# Thorichthys Ellioti questions from a newbie!



## anders_t_j (Feb 15, 2014)

Hi Everyone!

I just bougt 8 young Ellioti ! In this connection I have some questions that I hope you will answer 

1 , I have currently 3: 5 band barber (Barbus pentazona), RCS (shrimps) and 2 : adults and 2 young ansistrus SP catfish will it be abel to stay the aquarium ?

2 As one of my light tubes are not working i need to buy some new ones, which are best for Ellioti ( color , etc.) ?

3 , When I have formed a pair out of the pack , I will get rid of the remaining, when are they "big" enough to see if they are a match (size / age ? ) and is there any doubt if they form a pair ?

4 What food should I purchase? ( think it's confusing , granules, sticks , flake ? )

5 I have considered buying a feeder ( Eheim 3581 , does it work ? other alternative feeders? I have full coverage amaratur then I have to cut it, for it to be there ? ) ?

6 I want my pair to breed, any info about it? Conditions ? Do's and dont 's?

7 A little off Ellioti topic , but I have a lot of floating plants and 3 plastic plants , it is a little black algae on the plastic plants and my pump , what caused it and how do I get rid of it ?

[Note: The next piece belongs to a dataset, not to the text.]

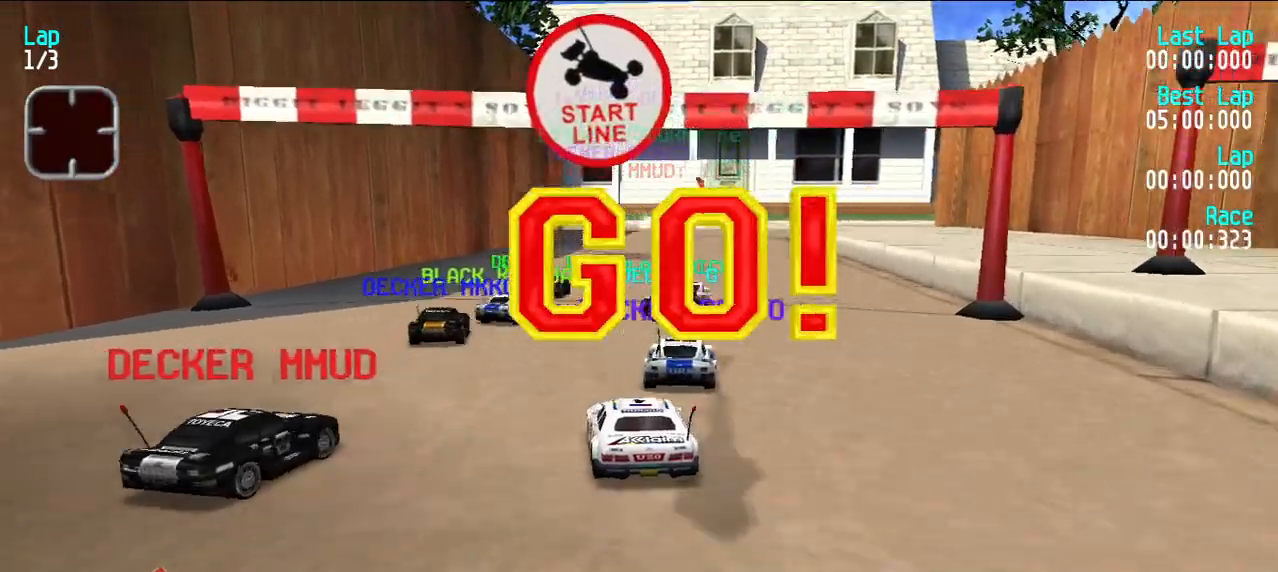
{"keys": ["e"], "events": [[100, "u", "up"]]}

8. One of the elliottis are hiding in the corner of the tank and it a little "thick" and are having a hard time catching its breath is it because of the moving from the dealer or is it sick?

I hope you can help me! If you have anything general I need to know, please fire away!

Greetings from Denmark!


----------



## Iggy Newcastle (May 15, 2012)

Welcome to the forum!

1) those barbs should be ok and will act as your dither fish. My concern would be that they are from waters with a very low pH. What is your pH, gH and kH? Thorichthys are from Central America and hard water. I would imagine the shrimp will eventually be on the menu... The plecos are safe. Everything will boil down to your tank size though. What are your dimensions?

2) all in the eye of the beholder. Some people love LEDs. Certainly worth checking out.

3) depending on your tank size, you may be able to keep them in a group. You have a very good shot at obtaining a pair with 8 fish.

4) a high quality food with ingredients like 'whole krill' and not 'krill meal' is the way to go. I like Omega One and New Life Spectrum foods. Thorichthys will also benefit from live/frozen foods.

5) no experience with feeders.

6) here's a great resource for Centrals. Issue 5 has a nice article on thorichthys - http://centralscenemagazine.blogspot.com

7) not sure. Maybe post a pic in the section of the forum called Aquarium Decoration

8- not sure. Is the fish feeding? How long have the fish been in your tank? What is your ammonia, nitrite and nitrate? Is he being harassed by tankmates?

Here's a nice article on thorichthys Maculipinnis aka Ellioti. http://centralscenemagazine.blogspot.com


----------



## skurj (Oct 30, 2011)

about #5
Only buy one to use while on vacation or something. feeding your fish will get them used to you, and somewhat used to people in front of the tank. I think automating your tank duties takes the hobby out of it.
1. should be ok except the shrimp, how big are they?
2. I use power glo tubes they are in my ellioti tank because I have live plants in it as well
3. My pair, male 4.5" or so and female 3.5" or so when they first spawned, it was fairly easy to tell the male female apart. My male did get aggressive after the eggs were laid and I had to remove the female. If your tank is big enough maybe try keeping more than just a pair. Perhaps a small harem might spare your females some abuse. My female was easily identified by a blue/black spot on her dorsal fin, but that may not be a guarantee.
4. I feed a variety of pellets, flakes, and rarely frozen or live. primarily omega one and nls pellets
5. see above
6. about the only advice I could give is that mine spawned at around 77degrees and they liked regular good sized water changes. They didn't breed until I had a python in the house and was maintaining a weekly 50% water change schedule (may have been a coincidence as I had only had the fish about 2-3 months by this time)
7. can't help
8. could be stress..


----------



## skurj (Oct 30, 2011)

This is their home, a 46g (UK gallon) corner tank. The footprint isn't ideal and limits the room for a fish being chased to escape.


----------